Work request
Filter these entries so that only lines with the word "prostoru" remain.

Segment Start: Listed records

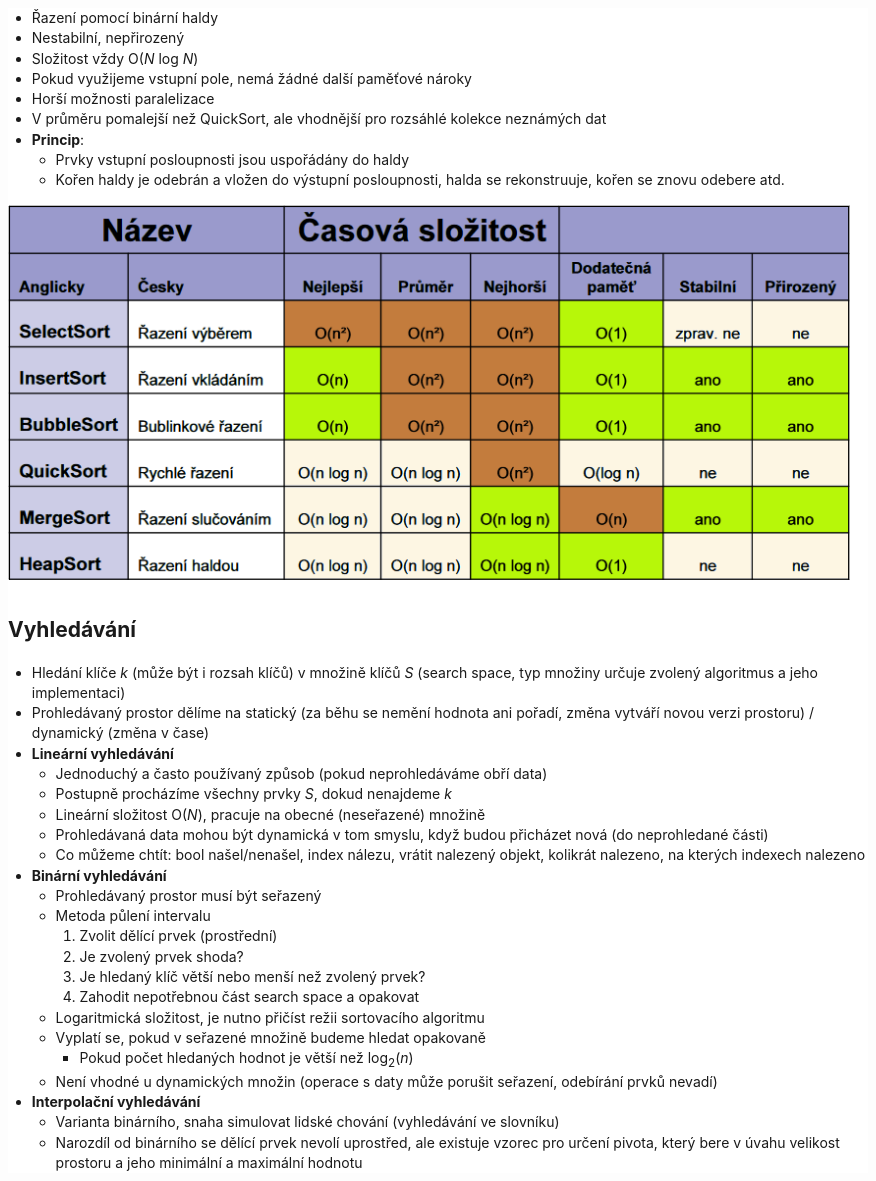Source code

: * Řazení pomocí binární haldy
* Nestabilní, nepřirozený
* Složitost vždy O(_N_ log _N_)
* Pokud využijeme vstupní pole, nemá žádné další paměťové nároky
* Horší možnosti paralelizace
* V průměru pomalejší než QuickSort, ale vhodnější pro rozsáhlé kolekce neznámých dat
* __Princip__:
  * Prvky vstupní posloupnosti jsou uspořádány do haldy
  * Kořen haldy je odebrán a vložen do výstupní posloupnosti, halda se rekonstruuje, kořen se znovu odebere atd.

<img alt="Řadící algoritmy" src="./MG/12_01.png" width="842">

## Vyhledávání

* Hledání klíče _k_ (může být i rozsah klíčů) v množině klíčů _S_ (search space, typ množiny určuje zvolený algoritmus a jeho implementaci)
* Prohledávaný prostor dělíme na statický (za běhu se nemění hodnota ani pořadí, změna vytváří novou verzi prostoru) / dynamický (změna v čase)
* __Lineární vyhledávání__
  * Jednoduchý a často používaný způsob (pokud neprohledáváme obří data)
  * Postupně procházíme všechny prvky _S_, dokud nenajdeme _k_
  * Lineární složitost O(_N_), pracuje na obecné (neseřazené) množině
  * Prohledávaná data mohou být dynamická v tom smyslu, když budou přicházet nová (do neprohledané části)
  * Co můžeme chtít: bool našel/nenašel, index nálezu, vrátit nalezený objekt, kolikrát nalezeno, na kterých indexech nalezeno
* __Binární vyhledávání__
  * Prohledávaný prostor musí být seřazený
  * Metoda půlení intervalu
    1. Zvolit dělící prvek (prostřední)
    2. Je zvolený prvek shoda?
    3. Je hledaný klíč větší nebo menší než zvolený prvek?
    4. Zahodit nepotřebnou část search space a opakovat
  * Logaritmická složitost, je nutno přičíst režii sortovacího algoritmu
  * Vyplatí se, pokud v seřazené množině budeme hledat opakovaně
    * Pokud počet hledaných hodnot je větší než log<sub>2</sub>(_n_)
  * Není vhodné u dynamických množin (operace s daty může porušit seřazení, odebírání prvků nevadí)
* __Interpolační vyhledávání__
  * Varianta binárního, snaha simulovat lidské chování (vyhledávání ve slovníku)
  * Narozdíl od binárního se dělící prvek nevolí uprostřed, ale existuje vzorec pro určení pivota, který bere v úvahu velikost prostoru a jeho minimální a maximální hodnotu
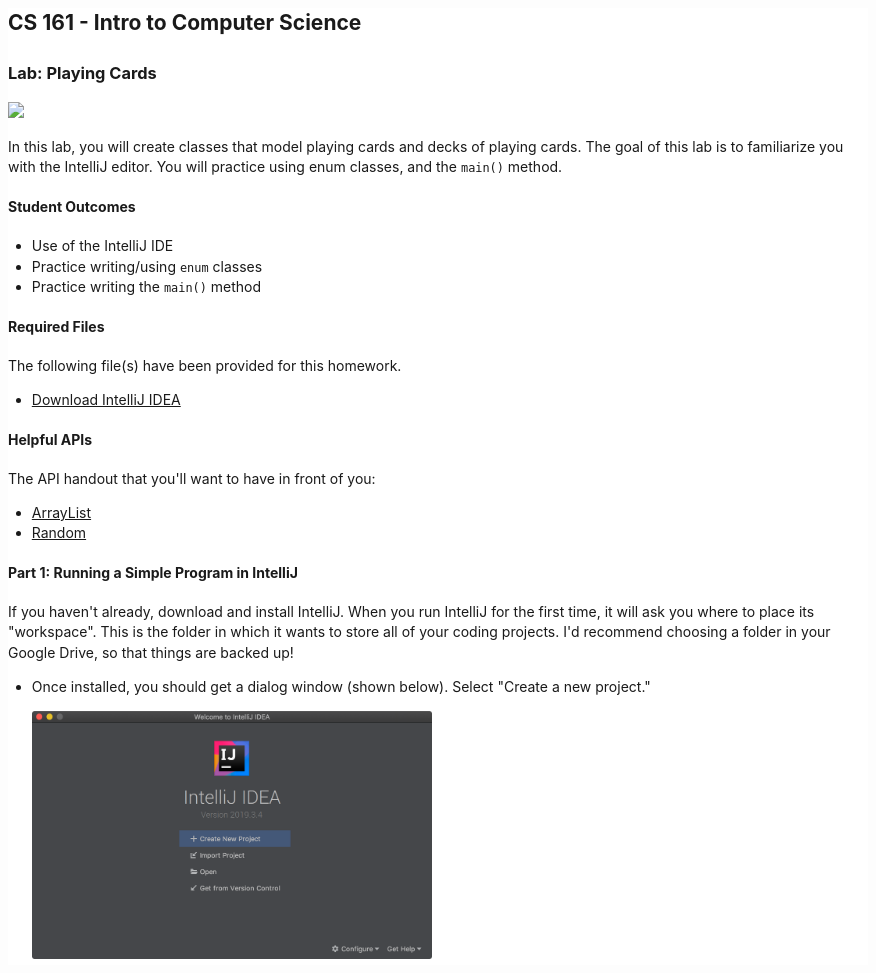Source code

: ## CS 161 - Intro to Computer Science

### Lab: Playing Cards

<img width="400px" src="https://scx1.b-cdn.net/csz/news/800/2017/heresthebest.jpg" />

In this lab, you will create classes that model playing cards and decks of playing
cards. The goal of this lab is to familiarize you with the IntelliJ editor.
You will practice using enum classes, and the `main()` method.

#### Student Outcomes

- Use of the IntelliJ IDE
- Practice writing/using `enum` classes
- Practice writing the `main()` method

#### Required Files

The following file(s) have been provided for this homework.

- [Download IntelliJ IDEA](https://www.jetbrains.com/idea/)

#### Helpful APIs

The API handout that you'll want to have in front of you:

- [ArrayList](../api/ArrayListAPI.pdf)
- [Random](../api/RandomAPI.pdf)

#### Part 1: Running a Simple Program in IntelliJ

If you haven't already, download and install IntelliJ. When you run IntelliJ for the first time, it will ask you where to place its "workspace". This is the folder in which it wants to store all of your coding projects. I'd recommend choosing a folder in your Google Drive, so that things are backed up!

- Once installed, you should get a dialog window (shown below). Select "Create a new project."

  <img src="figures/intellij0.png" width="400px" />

Segment End: Listed records

Task response
* Prohledávaný prostor dělíme na statický (za běhu se nemění hodnota ani pořadí, změna vytváří novou verzi prostoru) / dynamický (změna v čase)
  * Narozdíl od binárního se dělící prvek nevolí uprostřed, ale existuje vzorec pro určení pivota, který bere v úvahu velikost prostoru a jeho minimální a maximální hodnotu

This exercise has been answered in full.